The IRS Tax Assessment
We typically assess our Federal income tax liability by computing it and reporting it to the IRS each year. The IRS accepts these self-computed amounts in most cases. It simply notes the tax liability in its computer system. This notation is referred to as “assessing” the tax.
In other cases the IRS changes the amount of tax reported on the taxpayer’s tax return. It is also common for the IRS to add tax liabilities where the taxpayer did not file tax returns. There are a number of rules the IRS has to follow in doing this.
The Notice of Deficiency
One of the rules is that the IRS may not increase the amount of tax without first mailing the taxpayer a notice of deficiency. The notice of deficiency is simply a letter saying that the additional amount of tax is due and affording the taxpayer the right to contest the increase.
To be valid, the notice of deficiency must be mailed to the taxpayer’s last known address.

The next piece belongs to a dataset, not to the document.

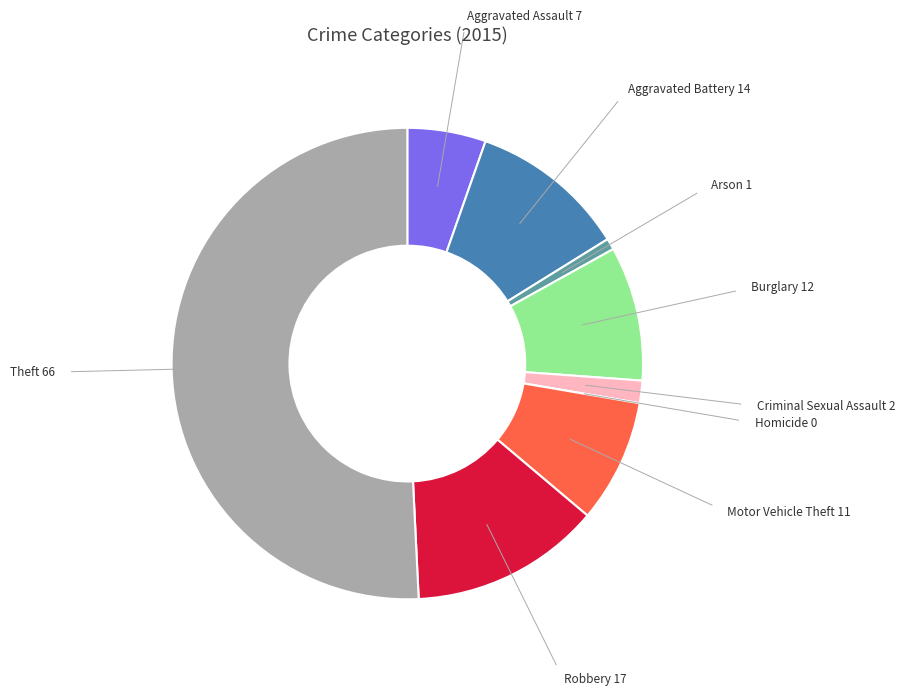

Which category has the biggest portion of the pie?

Theft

This is typically the address the taxpayer provided on its last tax return that was mailed to the IRS. This requirement only means that the IRS has to mail the notice, not that the taxpayer has to receive the notice.
Mailed to the Correct Address
There have been a number of court cases involving questions as to whether the IRS mailed the notice to the correct address. Some of these cases address situations where the IRS notices were returned to the IRS as undeliverable. This can make it more difficult for the IRS to show that the notice was actually mailed to the correct address. Some taxpayers have had their tax assessments overturned by the courts based on this.
This generally only happens when the IRS can not show that the notices were in fact mailed to the correct address. The IRS will often establish that that the notice was mailed to the correct address by having an IRS employee testify as to notations in the IRS’s records. The courts will often accept this evidence on its face.
Of course, the IRS records actually have to have these notations in order for the IRS employee to testify that they do. The IRS’s records may or may not reflect that the tax assessment was mailed to the correct address. The IRS typically does not volunteer this information. It is up to taxpayers to inquire about what the IRS’s records say.
The take-aways are that taxpayers (1) should not intentionally avoid the receipt of mail from the IRS and (2) should consider contesting the liability if they did not receive a notice of deficiency from the IRS.